McLoone, whose children attend Markham, spoke about his work with Holiday Express, a nonprofit organization that brings an entire party (gifts, food, and singing) to disadvantaged groups during the holiday season. When he started 19 years ago, he explained, they did 10 shows; this past season they did 55 in 40 days.
“It’s the greatest day of their lives,” he said of some of the adults and children they visit, many of whom are seriously ill, living with disabilities, or homeless. After his presentation, students fashioned fleece scarves for Holiday Express to distribute.
Down the hall, Markham graduate Noelle McNeil shared her story of a near-fatal brain injury and how she overcame adversity through the power of positive thinking. In 2005, McNeil, a well-ranked equestrian, was thrown from a horse while practicing for an upcoming horse show. She was in a vegetative coma for 11 days, during which she had a spiritual experience, which later became the basis for her book, ***ITALS Heaven Exists. ***ENDTALS She spoke candidly with the students about her difficulties, including losing friends and being made fun of because of her disabilities. She encouraged them to be themselves and to stand up to bullies.
“If you have something about you that makes you different, embrace it … and be proud,” she told the students. Students then walked around the classroom with paper hearts taped to their backs and wrote one positive character trait about each other. Among the comments being written were “you’re a great friend,” “smart,” “helpful,” and “funny.”
A main part of the day was devoted to thanking our troops and learning more about what they do for our country. U.S. Navy Commander John Bellino, who has children in the district, gave a power point presentation detailing the work that about 63,000 soldiers are doing abroad, specifically in Afghanistan and Africa—from medics to special ops.
Students then had the opportunity to show their appreciation in another room, where Janine Talbot—whose son Lance Corporal Brian Dilger is currently serving in the Marines—and other members of Blue Star Mothers of the Jersey Shore shared their experiences being mothers of soldiers. Talbot passed around photos of Brian and his fellow soldiers. One photo depicted a soldier with a metal detector searching for bombs and Brian walking foot to foot behind him. The students then wrote personalized thank you cards and put together Ziploc bags filled with basic necessities, such as toothpaste, wipes, and gum. The bags will be shipped overseas, in part funded by a $500 donation given to the Little Silver PTO from the Lieutenant Dennis Zelinski Memorial Fund.

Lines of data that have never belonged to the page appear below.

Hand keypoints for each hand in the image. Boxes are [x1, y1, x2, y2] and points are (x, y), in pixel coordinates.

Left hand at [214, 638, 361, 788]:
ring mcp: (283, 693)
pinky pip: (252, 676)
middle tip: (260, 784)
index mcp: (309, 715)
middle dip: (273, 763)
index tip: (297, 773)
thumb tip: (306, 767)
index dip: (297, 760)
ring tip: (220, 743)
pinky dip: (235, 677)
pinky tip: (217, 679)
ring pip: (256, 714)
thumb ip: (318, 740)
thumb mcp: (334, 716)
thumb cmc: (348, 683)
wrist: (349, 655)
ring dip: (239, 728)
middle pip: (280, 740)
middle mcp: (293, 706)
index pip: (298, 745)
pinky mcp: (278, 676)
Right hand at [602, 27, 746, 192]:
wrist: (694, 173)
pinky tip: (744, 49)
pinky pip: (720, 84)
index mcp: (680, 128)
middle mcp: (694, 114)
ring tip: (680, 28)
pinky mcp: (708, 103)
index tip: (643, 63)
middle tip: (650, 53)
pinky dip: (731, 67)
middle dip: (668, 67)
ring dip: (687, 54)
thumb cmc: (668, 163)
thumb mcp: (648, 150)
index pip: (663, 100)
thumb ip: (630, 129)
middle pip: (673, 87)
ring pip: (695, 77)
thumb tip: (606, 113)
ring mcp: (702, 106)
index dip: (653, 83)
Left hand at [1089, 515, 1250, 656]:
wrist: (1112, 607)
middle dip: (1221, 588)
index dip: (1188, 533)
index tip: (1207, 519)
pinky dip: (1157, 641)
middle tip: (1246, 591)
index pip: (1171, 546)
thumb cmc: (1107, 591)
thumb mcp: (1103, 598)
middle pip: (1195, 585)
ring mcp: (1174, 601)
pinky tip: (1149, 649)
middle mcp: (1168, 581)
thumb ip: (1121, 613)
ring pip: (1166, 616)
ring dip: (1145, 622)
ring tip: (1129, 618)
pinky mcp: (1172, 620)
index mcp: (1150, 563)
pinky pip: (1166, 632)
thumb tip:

“It’s educational,” said sixth grader Emily Sauer of the program, as she filled a bag up with toiletries. “It’s important because we get to learn how people are sacrificing their lives for us to have freedoms.”
What each of the speakers had in common was a personal connection to the Little Silver schools—and that made the experience even more powerful. “Markham CARES Day gives kids access to really positive role models in our community,” concluded Michelle Lane, president of the PTO. “This is a crucial age—they get that the world isn’t perfect, but there are ways we can make a difference.”
Markham CARES Day is co-sponsored by the Friends of Different Learners and the Little Silver PTO.